I do wonder if any of these groups ever read this passage: “But of that day or that hour no one knows, not even the angels in heaven, nor the Son, but only the Father.” (Mark 13:32) Even Jesus did not know! NO ONE! But have we let the pendulum swing too far the other way? I believe that one day Christ will return and those who call themselves Christian are to live in faith, and hope, and, above all, love. Someone once said about the return of the Lord:“God didn’t put me on the Time and Place Committee; He put me on the Preparation Committee.” Our job is not to speculate about times and seasons, but to make sure that we are living as God wants us to live – sisters and brothers to one another – here and now.

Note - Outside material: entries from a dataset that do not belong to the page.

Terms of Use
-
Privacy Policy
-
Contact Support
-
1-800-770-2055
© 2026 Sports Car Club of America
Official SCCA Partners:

Advent is a time like Lent to take stock of our lives to see if we are prepared for an unknowable future. Live each moment as if it were your last moment.

To remember that

The good that you would do, do now.

The love that you would give, give now.

The commitment you would make, make now.

As John Ruskin once put it: “Let every dawn of morning be to you as the beginning of life, and every setting sun be to you as its close; then let every one of these short lives leave its sure record of some kindly thing done for others, some goodly strength or knowledge gained for yourself.”

Be patient. Be faithful. Be prepared.